齊風之揉了揉自己的眼睛,他還以為他看錯了,再仔細看,他發現他沒看錯,這人……眼前這人竟然是許少安!
明目張膽的攜帶違禁品入城,然后又割了霍正堂的命根子,這般所作所為,是他打死也無法聯想到許少安的。
他還以為是蘇建邦!
在他的印象之中,許少安就是一個溫煦和謙的翩翩公子,這般行事不是許少安的風格。
自從許少安從皇城飛走后,攝政王就一直在找許少安,找了幾個月杳無音信,還以為憑著許少安的性子會一輩子隱姓埋名下去,再也不出世,卻沒料到在這里碰見了他。
齊風之震驚的盯著許少安,“許公子真的是你嗎?”
“對對對,就是我!“許少安喝了口酒,“不過我現在化名吳彥祖。”
吳彥祖?額,好奇怪的名字,齊風之愣了愣,隨即心中無數個問題涌上心頭,對于許少安他真的有很多問題,但這些問題一起涌上心頭的時候,卻不知先說那個好。
“齊大人,你也不要這么激動這么驚訝和意外,來來來,先喝杯酒壓壓驚再說!”
能不激動么,齊風之心說,攝政王找了許少安這么久,說許少安是麒麟子,誰能得許少安輔佐,那便能得天下。
這思才之情天地可鑒,聽攝政王派到他身邊的死士說,攝政王時常后悔做了當初囚禁許少安的決定,若非如此,也不會逼的許少安離開。
現在可好了,這么一個大才,就這樣消失了,想到自己的野望,沒了許少安的輔佐,要幾時才能實現?
帶著復雜的心情,齊風之坐到了許少安的身邊,問出了第一個問題:“許公子,這些日子你都去哪了啊?”
“冀州!”許少安淡淡的說了句。
“冀州,那邊現在不是流寇作亂嗎?”
“沒錯,這些流寇可把我害慘了,”許少安一口酒飲盡,然后盯著齊風之,神情慢慢變得肅然:“齊大人,不瞞你說,今個兒來大梁城是來向你借點東西!”
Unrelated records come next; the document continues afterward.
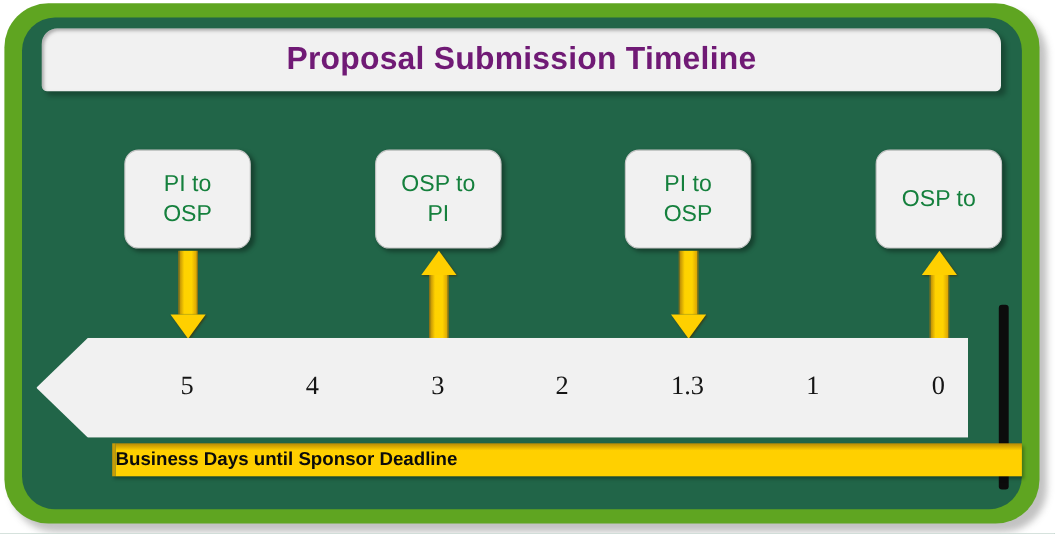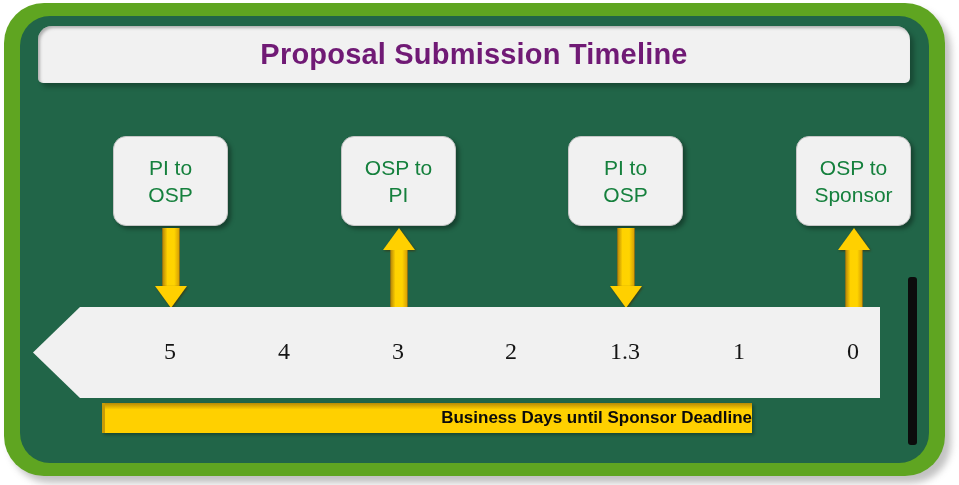--- a/index.html
+++ b/index.html
@@ -221,7 +221,6 @@
 
   <div class="label-box" style="left:796px; top:136px;">
     <span>OSP to</span>
-    <span>Sponsor</span>
   </div>
   <div class="arrow up" style="left:838px; top:228px; height:80px;">
     <div class="head" style="top:0;"></div>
“什么東西?”齊風之有些驚訝,腦海忽然閃過一個念頭,“你難不成是想借兵,想去蕩平那些流寇吧?”
“不是,不是……”許少安擺手。
我哪有那么大的能耐,帶兵去蕩平流寇?我就是遇到了點困難,想請齊大人幫個忙!”
兩人目光相對,都想從對方的眼中看出點什么,許少安是在想齊風之會不會看在自己的面子上爽快的借糧給自己,而齊風之卻在想,這小子該不是想借銀子吧?
若是借銀子的話,幾百兩還能掏的出手,多了自己可真是愛莫能助了,修建大梁宮已經讓他窮盡智慧去搞錢了。
然后他就聽許少安道:“就是想跟齊大人借點糧。”
“借糧?”齊風之端起酒杯一飲而盡,借著酒勁壓了壓心中激動的心情,好奇的道:“你借糧食干什么?”
“借糧干什么?”說到這里,許少安不禁苦笑,然后跟齊風之說了一個讓人聽了感動的故事。
說是一個有志青年支援冀北,為百姓謀福利的故事,把在山寨入草為寇說成走進貧困山區扶貧,不僅為百姓解決了住的問題,還修建了城池。